The Tennessee chapter of AIA held its annual convention in Memphis. The city is working to attract more large conventions and boost the Downtown economy.

(Photo: Lance Murphey)

Also appealing is that the CVB is a nonprofit organization, so it was able to offer a lower management fee than SMG, the private company that ran the center for years.

CVB’s new management also put the hotel-motel bed tax under one authority as opposed to two. This makes the bureau the largest stakeholder as the recipient of revenues in that category.

“Now we’re in a position to where we can use those dollars or communicate to the city and county where those dollars are best spent, either in marketing the city for meetings and conventions, and/or putting those dollars back into the physical plant of the Cook Convention Center,” Oros said.

Current ramp-up efforts for the center include a new website,, new signage throughout the building, and work with the UrbanArt Commission to bring in Memphis artwork – all to give guests a sense of place, Oros said.

Several service contracts have been put out to request for proposal and are being evaluated. For example, Memphis-based ServiceMaster was recently awarded the cleaning contract for the center.

Visionary plans down the road – contingent on financing – are to re-skin the exterior of the building and to enhance the 1974 section of the building cosmetically so it’s more consistent with the newer section of the building that was finished in 2003, Oros said.

There are also potential plans for converting one of the smaller exhibit halls, South Hall, into breakout meeting space.

Kevin Brewer, chief operating officer of Destination King, said the CVB taking over the convention center was a great synergistic move because it’s one step in the right direction to improving the city’s infrastructure. One of the main challenges his business faces in luring corporate gatherings here, however, is venues that once held 400 people or more – such as Pat O’Briens or the Gibson Lounge – are now closed.

“We’re very limited in what we have to offer Downtown for that to get them outside of the hotel,” Brewer said. “We need to look at that plan if we want to continue to be a player in this business, not only from a bureau’s perspective, but also the city’s perspective.”

It’s a concept Arnold Perl, chairman of the aerotropolis initiative at the Greater Memphis Chamber, knows all too well.

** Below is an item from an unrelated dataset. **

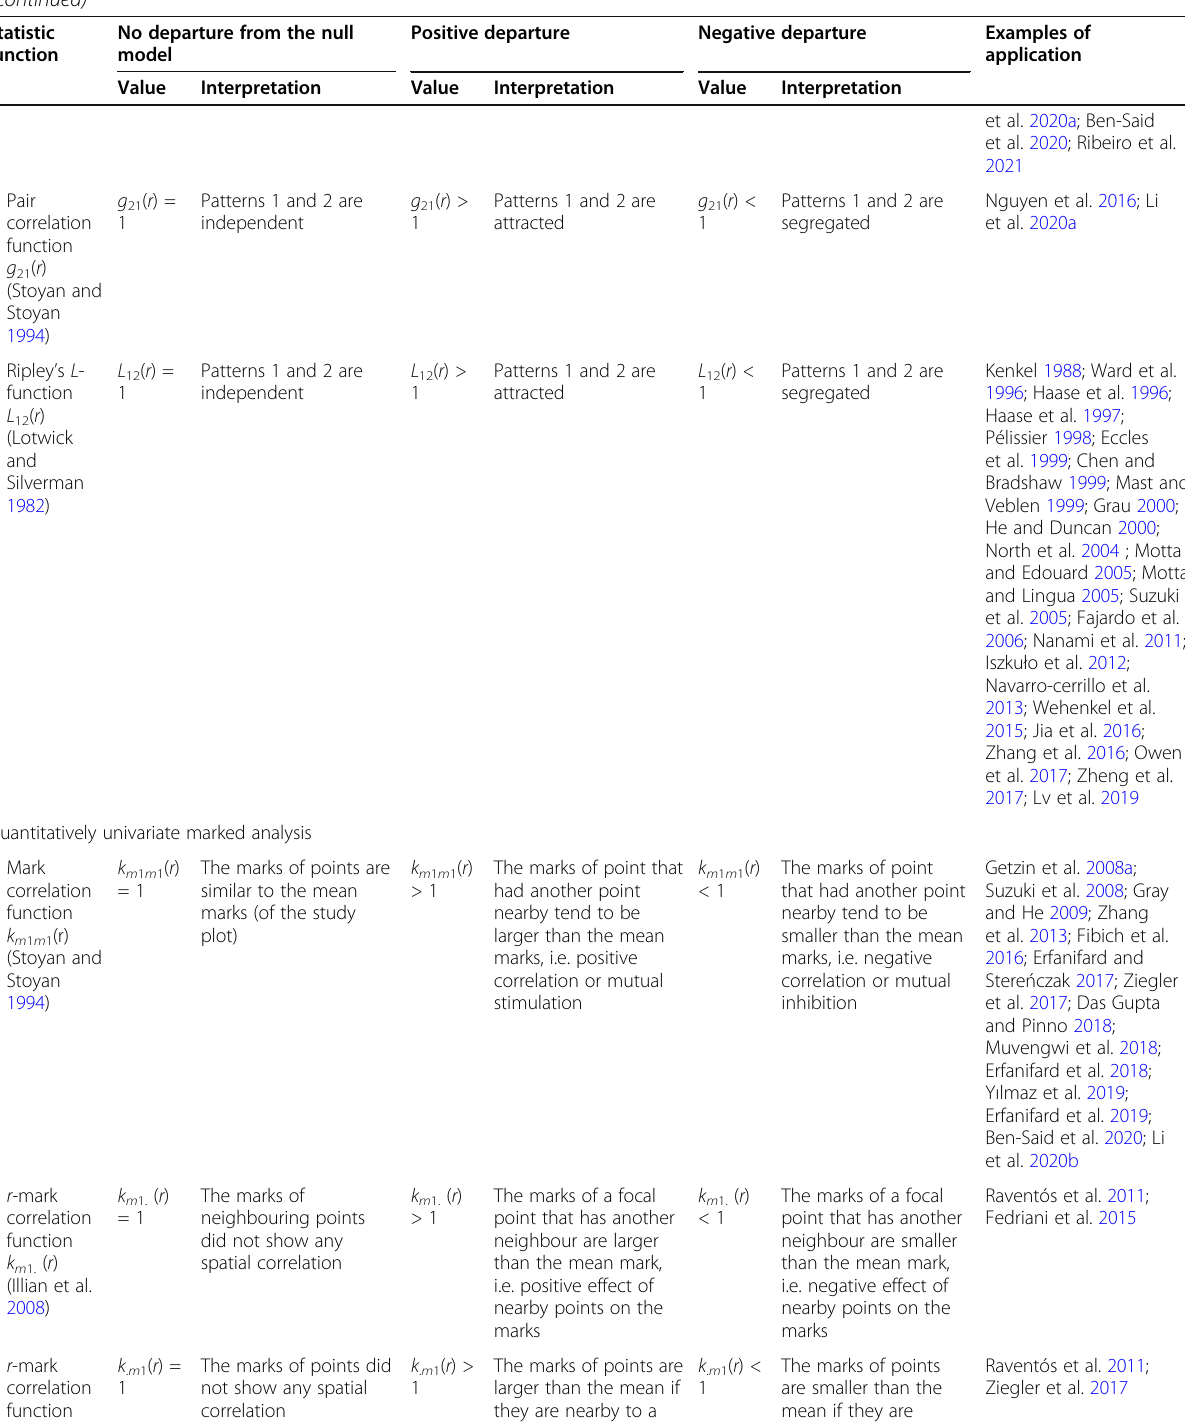
Table 1 Second-order summary statistics commonly used in spatial point-pattern analysis. In the univariate analysis, only one pattern is involved (e.g. one species, one size or age class, one life stage, etc.), while in the bivariate version two patterns (1 and 2) are investigated (e.g. two different species, two size classes, two life stages, etc.). For the mark correlation analysis, the most studied mark is by far tree diameter. In the case of random labelling analysis, the marks usually consist of tree status (e.g. dead vs living). For all analysis types, positive, negative, or absence of departure from the null model simulation envelopes occurs at a given scale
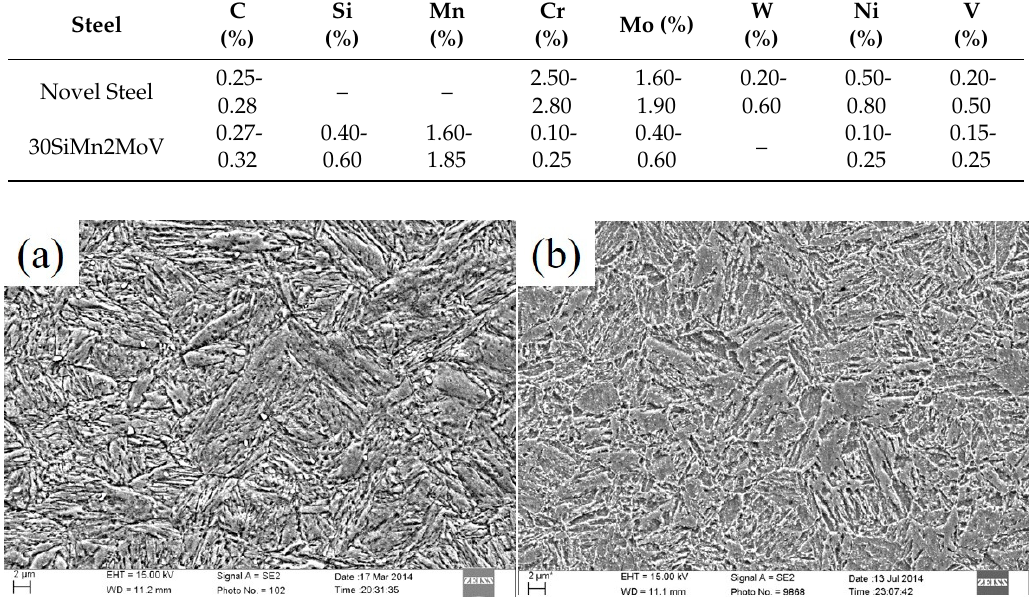
Figure 1. Tempering SEM microstructure of the experiment material: ( a ) novel steel and ( b ) 30SiMn2MoV.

He was instrumental in bringing the Memphis Grizzlies here about a decade ago – an asset the city could have lost if it didn’t build an arena like the FedExForum that met NBA specifications.

“We said we’re not here to build Pyramid II,” said Perl, now an attorney with Glankler Brown PLLC who chaired the FedExForum building committee. “Twenty years earlier, we may have lost an NFL franchise because of the city’s inaction in building a new football stadium.”

Memphis has the geography, cost structure and entertainment attractions to be an outstanding venue for conventions, Perl said. But if the city doesn’t move to have a modern convention facility, then the management abilities and connections that the CVB has will be “sorely diminished.”

“Peer cities, like Nashville and Indianapolis, are gaining national prominence and have become a city of choice based on their abundance of new convention facilities and an abundance of hotel rooms,” Perl said. “Memphis cannot expect to remain a leader, even in mid-sized conventions, unless it has up-to-date convention facilities.”